Different numbers of grooves can also be used. For example, more than three grooves are used when increased web thickness is required.

[Brief explanation of the drawing]

FIG. 1 is an axial cross-sectional view of a nozzle body of the present invention.

FIG. 2 is a side view of a valve member that fits into the nozzle body of FIG. 1;

3 is a radial sectional view taken along line III-III of the nozzle body of FIG. 1; FIG.

FIG. 4 is a longitudinal sectional view of a nozzle body according to a second embodiment of the present invention.

FIG. 5 is a radial cross-sectional view taken along line V-V of the nozzle body of FIG. 4;

[Explanation of symbols]

2...Nozzle body 4...Top end part 10...Nozzle tip 12...Shaft hole 14...Upper end surface 16... Valve member 18...Close fitting valve part 20...Close fit hole part 24...Shaving hole part 26...hole part 28...Truncated conical valve seat 30...Fuel spray hole 32...Reduced diameter part 34...Valve tip part 40...Fuel supply passage 44...Longitudinal groove

Claims (4)

[Claims] 1. A valve member (16) is slidably supported within a hole (12) formed inside the nozzle body (2), and the hole (12) is located at the end surface (1) of the nozzle body (2). a bore portion (20, 120) in which the cylindrical portion (18) of the valve member (16) is a close sliding fit; ) surrounding the reduced diameter portion (32) of the other hole portions (24, 26, 124
), the end (34) of the valve member is located on the valve seat (28) formed in the nozzle body (2) in the closed position of the nozzle, and the fuel flows into the distal end portion (10) of the nozzle body (2). ) so as to prevent the nozzle body (2) from passing through the inlet (38) of the end face (14) to the interior of the nozzle body wall (4). In a fuel injection nozzle for an internal combustion engine, the fuel injection nozzle has a fuel passage (40, 140) extending into a longitudinal groove formed in a wall of a close-fitting hole portion (20, 120). (44, 144), and the longitudinal groove (44, 144) is arranged to supply fuel to the end face (44, 144) of the nozzle body (2).
14), and is spaced apart from the end of the close-fitting hole portion (20, 120) closer to the
4, 26, 124), the close fitting hole part (2
0,120). 2. More than one longitudinal groove (144) is formed in the inner surface of the close-fitting hole portion (20, 120), the grooves being spaced circumferentially around said hole and having an annular shape. 2. A nozzle according to claim 1, characterized in that a fuel circulation passageway (150) is formed around the close-fit hole portion to interconnect the longitudinal grooves.

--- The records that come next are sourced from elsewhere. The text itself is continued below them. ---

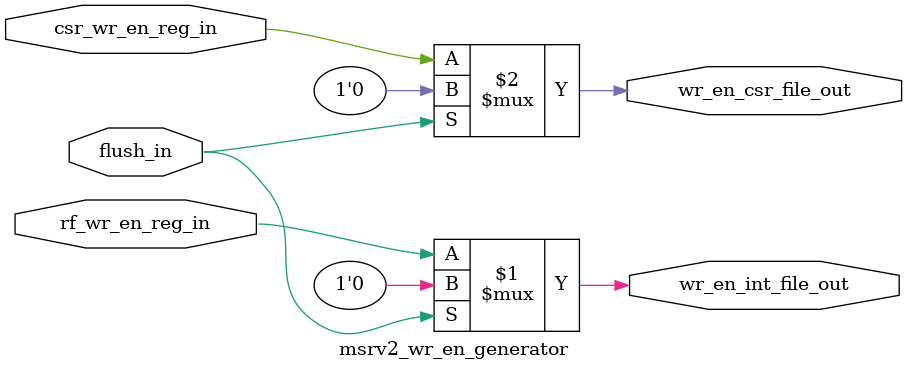
<source format=v>
`timescale 1ns / 1ps


module msrv2_wr_en_generator(flush_in, rf_wr_en_reg_in, csr_wr_en_reg_in, wr_en_int_file_out, wr_en_csr_file_out);
input flush_in;
input rf_wr_en_reg_in;
input csr_wr_en_reg_in;

output wr_en_int_file_out;
output wr_en_csr_file_out;


assign wr_en_int_file_out = (flush_in) ? 1'b0:rf_wr_en_reg_in;
assign  wr_en_csr_file_out = (flush_in) ? 1'b0:csr_wr_en_reg_in;
endmodule

</source>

Claim 3: The fuel passage (140) is a fuel circulation passage (
3. The nozzle according to claim 2, wherein the nozzle is open to 150). Claim 4: One groove (44) or a plurality of grooves (
4. The nozzle according to claim 1, wherein at least one of the fuel circulation passage (144) and the fuel circulation passage (150) is formed by electrochemical machining or electric discharge machining.